Work out how many lines in the following entries contain the string "panelem", and write only that number.

[Records for this task — start]

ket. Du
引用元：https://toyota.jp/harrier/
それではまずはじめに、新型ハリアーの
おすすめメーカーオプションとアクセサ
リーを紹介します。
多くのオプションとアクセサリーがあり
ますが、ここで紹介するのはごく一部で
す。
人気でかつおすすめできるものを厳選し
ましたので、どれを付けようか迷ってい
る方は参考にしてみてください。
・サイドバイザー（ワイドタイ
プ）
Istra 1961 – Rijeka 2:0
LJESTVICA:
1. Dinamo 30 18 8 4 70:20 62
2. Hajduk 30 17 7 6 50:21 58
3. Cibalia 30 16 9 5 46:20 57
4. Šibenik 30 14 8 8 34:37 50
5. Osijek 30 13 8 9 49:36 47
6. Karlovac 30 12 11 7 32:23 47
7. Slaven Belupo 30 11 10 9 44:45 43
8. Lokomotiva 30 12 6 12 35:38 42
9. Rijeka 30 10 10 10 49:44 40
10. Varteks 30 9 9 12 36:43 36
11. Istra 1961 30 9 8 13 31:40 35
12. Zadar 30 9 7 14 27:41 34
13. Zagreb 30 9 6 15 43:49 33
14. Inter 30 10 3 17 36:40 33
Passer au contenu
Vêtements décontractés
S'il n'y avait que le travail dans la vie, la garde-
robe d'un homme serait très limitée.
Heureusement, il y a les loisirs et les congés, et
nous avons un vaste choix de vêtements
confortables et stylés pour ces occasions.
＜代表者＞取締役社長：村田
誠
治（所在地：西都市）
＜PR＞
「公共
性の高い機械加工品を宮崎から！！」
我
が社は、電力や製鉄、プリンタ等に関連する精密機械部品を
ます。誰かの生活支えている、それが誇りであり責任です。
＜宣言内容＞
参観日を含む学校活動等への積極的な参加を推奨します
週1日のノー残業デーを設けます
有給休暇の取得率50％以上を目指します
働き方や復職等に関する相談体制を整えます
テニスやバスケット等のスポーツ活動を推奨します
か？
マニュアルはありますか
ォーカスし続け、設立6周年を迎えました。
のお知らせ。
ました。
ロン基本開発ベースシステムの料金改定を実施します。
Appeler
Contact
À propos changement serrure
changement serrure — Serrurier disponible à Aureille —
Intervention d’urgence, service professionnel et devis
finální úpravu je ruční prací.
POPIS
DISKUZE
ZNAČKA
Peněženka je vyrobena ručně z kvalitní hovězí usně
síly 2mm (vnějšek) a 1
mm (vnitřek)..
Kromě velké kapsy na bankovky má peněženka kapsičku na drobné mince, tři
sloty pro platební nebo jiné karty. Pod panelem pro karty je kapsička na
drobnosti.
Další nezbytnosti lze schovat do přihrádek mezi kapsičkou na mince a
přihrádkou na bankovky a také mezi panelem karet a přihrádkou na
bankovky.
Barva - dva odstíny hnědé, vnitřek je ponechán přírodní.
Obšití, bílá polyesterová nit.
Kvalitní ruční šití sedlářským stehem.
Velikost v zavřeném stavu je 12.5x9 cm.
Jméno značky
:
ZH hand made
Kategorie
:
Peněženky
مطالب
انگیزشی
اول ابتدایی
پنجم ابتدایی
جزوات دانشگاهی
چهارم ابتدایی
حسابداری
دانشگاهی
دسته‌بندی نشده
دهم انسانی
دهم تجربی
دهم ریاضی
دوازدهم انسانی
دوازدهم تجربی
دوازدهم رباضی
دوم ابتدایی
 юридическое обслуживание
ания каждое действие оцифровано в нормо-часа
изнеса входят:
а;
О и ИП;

[Records for this task — finish]

== Result ==
2